** Written problem **
Transcribe the passage on President Obama and unemployment word for word, starting at "President Obama and" and ending at "grim unemployment situation.".

** Reading text **
--

President Obama and his economic team made another Rose Garden appearance before TV cameras and print reporters Friday, an oft-repeated ritual in which the president seeks to convey his concern about America’s grim unemployment situation.

But there's a growing perception that his message either isn't getting through or that citizens are seeing it as inadequate.

Even some of his supporters are taking note of the communications challenge vis a vis jobs and unemployment.

AFL-CIO President Richard Trumka, for one, said Thursday that the nation’s unemployment problem does have Mr. Obama's attention, but “he has not effectively communicated it.” Obama and Mr. Trumka are slated to share the stage at a Labor Day rally on Monday in Milwaukee.

--

(Stored data)

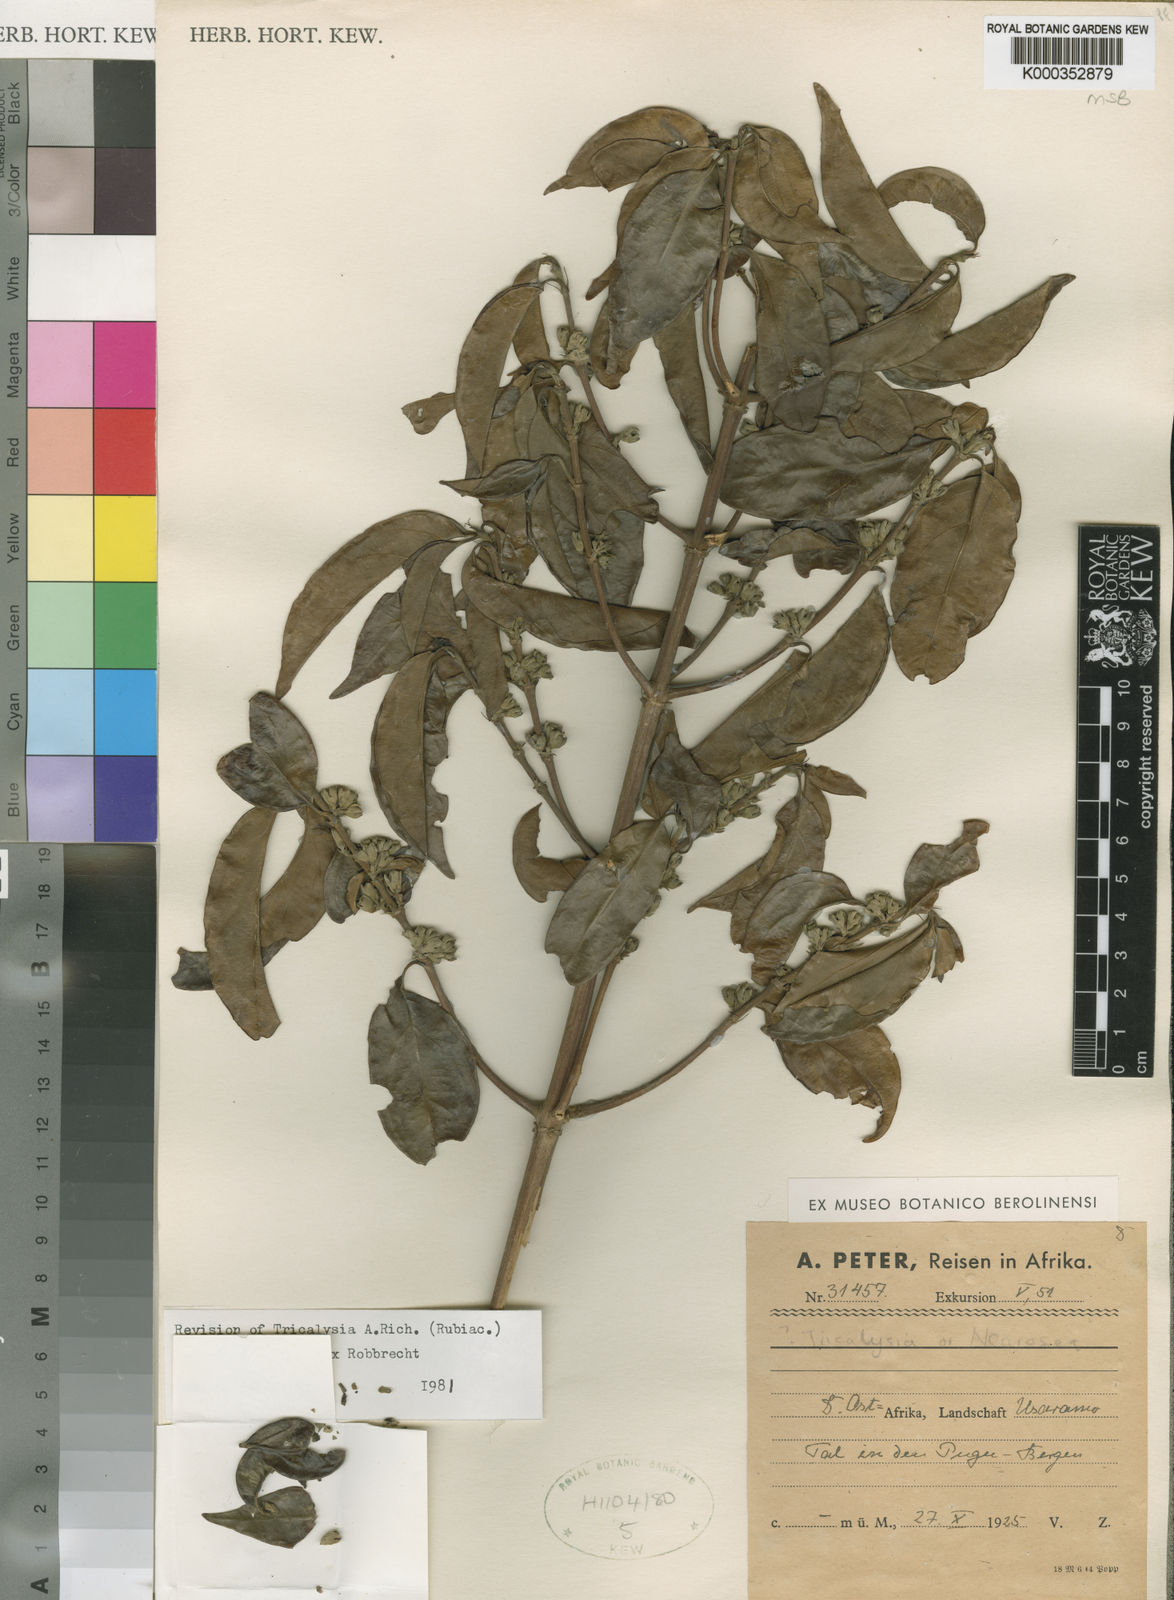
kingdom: Plantae
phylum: Tracheophyta
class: Magnoliopsida
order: Gentianales
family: Rubiaceae
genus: Tricalysia
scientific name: Tricalysia allocalyx
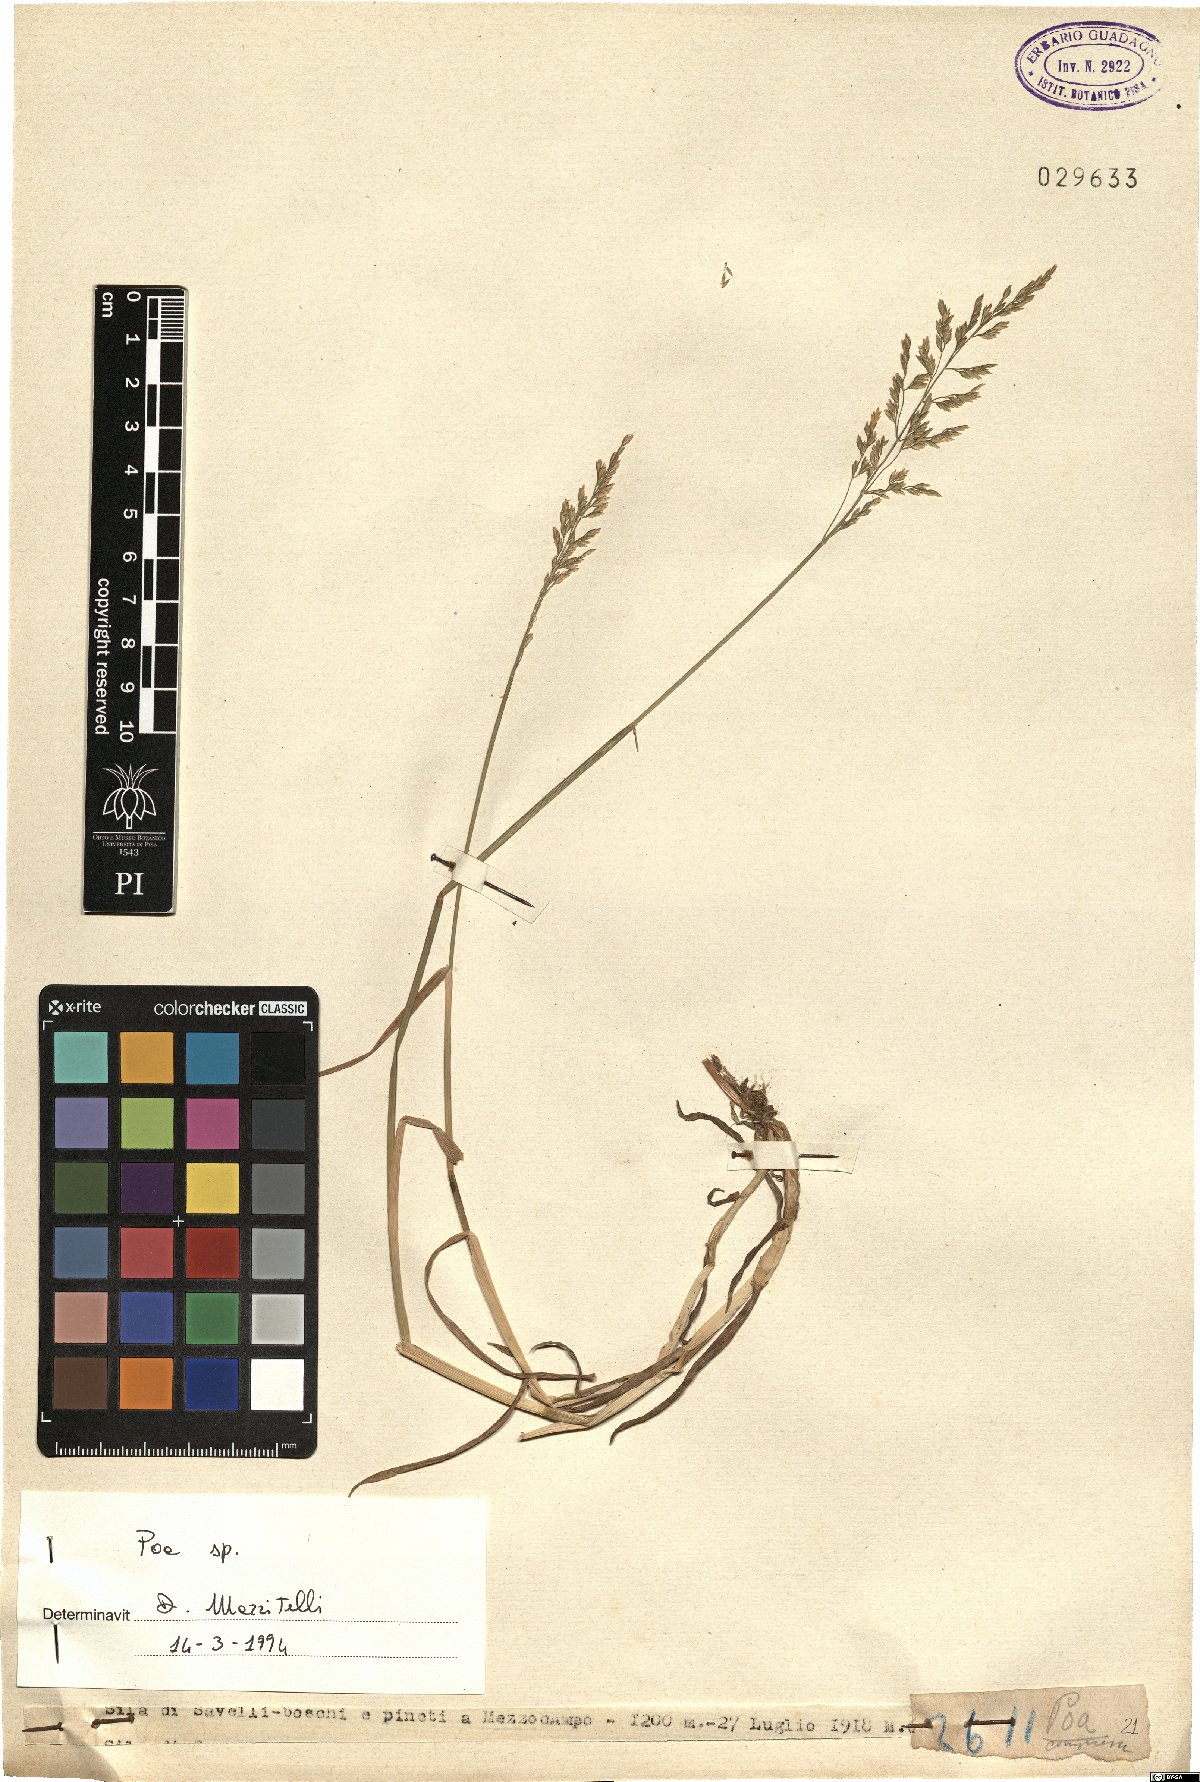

--

** Solved problem **
President Obama and his economic team made another Rose Garden appearance before TV cameras and print reporters Friday, an oft-repeated ritual in which the president seeks to convey his concern about America’s grim unemployment situation.